→ **Collected data entries**:
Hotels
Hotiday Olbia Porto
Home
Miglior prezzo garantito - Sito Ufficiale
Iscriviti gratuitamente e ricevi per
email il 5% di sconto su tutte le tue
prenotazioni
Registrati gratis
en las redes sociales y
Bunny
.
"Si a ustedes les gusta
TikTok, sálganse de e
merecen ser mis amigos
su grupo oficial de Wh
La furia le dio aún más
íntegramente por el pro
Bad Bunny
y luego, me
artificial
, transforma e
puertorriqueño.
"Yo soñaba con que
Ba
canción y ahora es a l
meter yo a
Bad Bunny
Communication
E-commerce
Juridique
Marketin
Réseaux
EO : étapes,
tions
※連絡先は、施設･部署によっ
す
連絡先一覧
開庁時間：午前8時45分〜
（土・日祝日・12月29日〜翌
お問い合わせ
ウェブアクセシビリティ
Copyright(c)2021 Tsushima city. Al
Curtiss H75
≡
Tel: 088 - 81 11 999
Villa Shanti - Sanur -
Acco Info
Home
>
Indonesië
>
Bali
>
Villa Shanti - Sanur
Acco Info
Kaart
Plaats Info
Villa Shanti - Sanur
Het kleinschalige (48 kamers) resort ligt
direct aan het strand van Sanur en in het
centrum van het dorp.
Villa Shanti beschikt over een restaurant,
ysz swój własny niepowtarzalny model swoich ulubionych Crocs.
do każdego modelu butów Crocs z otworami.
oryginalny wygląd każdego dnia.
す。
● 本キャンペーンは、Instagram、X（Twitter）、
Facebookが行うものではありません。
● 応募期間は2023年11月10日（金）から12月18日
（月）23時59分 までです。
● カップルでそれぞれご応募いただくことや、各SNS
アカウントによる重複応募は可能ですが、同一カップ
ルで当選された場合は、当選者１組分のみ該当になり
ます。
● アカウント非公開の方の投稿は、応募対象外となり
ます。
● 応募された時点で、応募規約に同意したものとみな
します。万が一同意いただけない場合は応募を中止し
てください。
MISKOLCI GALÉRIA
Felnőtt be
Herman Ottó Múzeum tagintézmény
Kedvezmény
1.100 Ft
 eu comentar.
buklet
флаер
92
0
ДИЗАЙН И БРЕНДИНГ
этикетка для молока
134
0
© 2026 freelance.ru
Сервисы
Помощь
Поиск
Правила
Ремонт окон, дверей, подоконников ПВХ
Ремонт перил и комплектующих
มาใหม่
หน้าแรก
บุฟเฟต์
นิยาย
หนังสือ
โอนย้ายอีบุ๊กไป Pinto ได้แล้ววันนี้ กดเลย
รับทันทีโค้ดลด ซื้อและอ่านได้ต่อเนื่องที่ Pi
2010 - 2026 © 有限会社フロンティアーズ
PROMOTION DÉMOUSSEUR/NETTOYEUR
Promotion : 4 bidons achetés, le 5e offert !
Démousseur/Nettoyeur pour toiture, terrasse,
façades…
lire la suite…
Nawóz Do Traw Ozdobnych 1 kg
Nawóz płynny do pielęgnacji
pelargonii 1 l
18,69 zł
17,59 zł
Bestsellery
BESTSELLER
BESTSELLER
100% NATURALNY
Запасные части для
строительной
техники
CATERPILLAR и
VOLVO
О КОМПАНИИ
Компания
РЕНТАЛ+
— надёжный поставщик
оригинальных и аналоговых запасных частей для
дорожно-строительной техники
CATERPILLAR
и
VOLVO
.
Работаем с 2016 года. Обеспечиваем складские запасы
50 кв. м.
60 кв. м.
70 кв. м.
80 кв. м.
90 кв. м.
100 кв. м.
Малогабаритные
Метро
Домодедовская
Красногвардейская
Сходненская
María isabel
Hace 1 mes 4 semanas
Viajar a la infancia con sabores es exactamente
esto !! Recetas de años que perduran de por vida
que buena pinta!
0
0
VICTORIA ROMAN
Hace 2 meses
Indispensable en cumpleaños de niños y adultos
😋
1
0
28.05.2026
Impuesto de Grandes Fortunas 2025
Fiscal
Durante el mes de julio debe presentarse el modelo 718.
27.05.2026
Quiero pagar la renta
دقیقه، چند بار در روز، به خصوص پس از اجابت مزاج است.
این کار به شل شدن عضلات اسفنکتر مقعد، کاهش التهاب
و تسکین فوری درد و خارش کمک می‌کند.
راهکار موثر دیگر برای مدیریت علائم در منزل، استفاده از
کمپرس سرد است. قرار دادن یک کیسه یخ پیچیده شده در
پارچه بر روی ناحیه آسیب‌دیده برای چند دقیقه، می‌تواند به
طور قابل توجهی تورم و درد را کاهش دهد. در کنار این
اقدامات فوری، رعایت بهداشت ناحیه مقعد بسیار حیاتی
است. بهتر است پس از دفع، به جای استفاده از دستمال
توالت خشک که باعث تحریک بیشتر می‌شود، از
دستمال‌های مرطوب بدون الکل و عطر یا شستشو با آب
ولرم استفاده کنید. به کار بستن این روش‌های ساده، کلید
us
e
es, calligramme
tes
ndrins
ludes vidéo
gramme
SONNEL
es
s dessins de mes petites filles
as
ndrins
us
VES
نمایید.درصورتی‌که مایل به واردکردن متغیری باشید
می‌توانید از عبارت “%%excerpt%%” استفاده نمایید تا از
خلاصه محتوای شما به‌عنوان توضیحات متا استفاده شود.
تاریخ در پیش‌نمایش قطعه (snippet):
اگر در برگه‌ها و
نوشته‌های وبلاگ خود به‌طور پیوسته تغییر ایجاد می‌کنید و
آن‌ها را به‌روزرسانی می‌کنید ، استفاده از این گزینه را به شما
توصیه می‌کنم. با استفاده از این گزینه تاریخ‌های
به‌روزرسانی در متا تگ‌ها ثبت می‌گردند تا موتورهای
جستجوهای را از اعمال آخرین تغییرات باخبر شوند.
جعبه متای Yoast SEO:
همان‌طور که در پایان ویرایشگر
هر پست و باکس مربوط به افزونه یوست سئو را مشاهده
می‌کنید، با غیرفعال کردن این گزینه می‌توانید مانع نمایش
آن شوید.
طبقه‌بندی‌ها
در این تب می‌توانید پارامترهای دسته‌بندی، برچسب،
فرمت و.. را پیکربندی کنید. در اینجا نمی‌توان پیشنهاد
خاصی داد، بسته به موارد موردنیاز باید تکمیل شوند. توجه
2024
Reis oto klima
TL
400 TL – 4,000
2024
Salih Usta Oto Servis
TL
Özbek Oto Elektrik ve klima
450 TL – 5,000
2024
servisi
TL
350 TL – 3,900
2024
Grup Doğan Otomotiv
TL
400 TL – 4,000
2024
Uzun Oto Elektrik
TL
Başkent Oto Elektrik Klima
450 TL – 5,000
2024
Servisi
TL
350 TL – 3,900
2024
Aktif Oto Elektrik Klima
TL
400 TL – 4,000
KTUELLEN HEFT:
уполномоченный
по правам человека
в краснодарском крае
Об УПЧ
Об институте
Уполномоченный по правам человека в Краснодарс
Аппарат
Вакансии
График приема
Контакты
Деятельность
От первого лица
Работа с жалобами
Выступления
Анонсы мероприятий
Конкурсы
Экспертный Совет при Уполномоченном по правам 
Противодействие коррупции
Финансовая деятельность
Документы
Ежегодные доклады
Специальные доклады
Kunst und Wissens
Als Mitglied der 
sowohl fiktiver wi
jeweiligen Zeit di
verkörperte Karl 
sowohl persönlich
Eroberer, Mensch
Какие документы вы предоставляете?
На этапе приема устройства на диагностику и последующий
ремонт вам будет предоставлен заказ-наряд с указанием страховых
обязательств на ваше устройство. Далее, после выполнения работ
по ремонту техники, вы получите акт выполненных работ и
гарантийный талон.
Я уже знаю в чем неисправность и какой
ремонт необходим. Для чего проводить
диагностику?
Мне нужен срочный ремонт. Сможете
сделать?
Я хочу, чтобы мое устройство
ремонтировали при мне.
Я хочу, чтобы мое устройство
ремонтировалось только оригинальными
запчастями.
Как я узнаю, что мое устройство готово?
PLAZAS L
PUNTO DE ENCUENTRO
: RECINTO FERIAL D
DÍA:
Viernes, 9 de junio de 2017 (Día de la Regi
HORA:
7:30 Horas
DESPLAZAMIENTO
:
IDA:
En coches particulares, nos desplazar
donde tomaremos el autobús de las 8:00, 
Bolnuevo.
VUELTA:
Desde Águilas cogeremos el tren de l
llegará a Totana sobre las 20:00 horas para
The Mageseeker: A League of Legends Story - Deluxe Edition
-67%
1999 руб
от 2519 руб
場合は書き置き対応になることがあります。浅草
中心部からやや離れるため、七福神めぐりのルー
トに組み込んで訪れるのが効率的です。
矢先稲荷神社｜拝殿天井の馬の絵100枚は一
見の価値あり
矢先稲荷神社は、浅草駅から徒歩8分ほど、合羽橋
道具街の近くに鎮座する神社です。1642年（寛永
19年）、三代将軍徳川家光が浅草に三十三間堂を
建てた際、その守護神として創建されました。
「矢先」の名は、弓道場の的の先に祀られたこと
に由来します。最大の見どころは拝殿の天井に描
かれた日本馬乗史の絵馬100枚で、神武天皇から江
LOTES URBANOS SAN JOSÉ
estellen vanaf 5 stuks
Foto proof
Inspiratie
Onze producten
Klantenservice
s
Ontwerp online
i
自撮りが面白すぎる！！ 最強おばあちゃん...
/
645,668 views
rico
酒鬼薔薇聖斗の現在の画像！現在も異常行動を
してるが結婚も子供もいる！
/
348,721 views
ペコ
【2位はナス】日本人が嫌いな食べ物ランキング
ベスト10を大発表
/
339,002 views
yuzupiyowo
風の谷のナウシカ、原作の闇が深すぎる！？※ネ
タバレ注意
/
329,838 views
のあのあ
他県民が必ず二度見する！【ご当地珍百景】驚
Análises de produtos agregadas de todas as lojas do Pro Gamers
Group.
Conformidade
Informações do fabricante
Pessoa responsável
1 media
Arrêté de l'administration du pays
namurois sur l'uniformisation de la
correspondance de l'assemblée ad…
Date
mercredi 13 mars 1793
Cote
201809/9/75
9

→ **What is expected**: Repeat the data word for word, starting at its first line and stopping after the line that contains "Facebookが行うものではありません。".

→ **Response below**:
Hotels
Hotiday Olbia Porto
Home
Miglior prezzo garantito - Sito Ufficiale
Iscriviti gratuitamente e ricevi per
email il 5% di sconto su tutte le tue
prenotazioni
Registrati gratis
en las redes sociales y
Bunny
.
"Si a ustedes les gusta
TikTok, sálganse de e
merecen ser mis amigos
su grupo oficial de Wh
La furia le dio aún más
íntegramente por el pro
Bad Bunny
y luego, me
artificial
, transforma e
puertorriqueño.
"Yo soñaba con que
Ba
canción y ahora es a l
meter yo a
Bad Bunny
Communication
E-commerce
Juridique
Marketin
Réseaux
EO : étapes,
tions
※連絡先は、施設･部署によっ
す
連絡先一覧
開庁時間：午前8時45分〜
（土・日祝日・12月29日〜翌
お問い合わせ
ウェブアクセシビリティ
Copyright(c)2021 Tsushima city. Al
Curtiss H75
≡
Tel: 088 - 81 11 999
Villa Shanti - Sanur -
Acco Info
Home
>
Indonesië
>
Bali
>
Villa Shanti - Sanur
Acco Info
Kaart
Plaats Info
Villa Shanti - Sanur
Het kleinschalige (48 kamers) resort ligt
direct aan het strand van Sanur en in het
centrum van het dorp.
Villa Shanti beschikt over een restaurant,
ysz swój własny niepowtarzalny model swoich ulubionych Crocs.
do każdego modelu butów Crocs z otworami.
oryginalny wygląd każdego dnia.
す。
● 本キャンペーンは、Instagram、X（Twitter）、
Facebookが行うものではありません。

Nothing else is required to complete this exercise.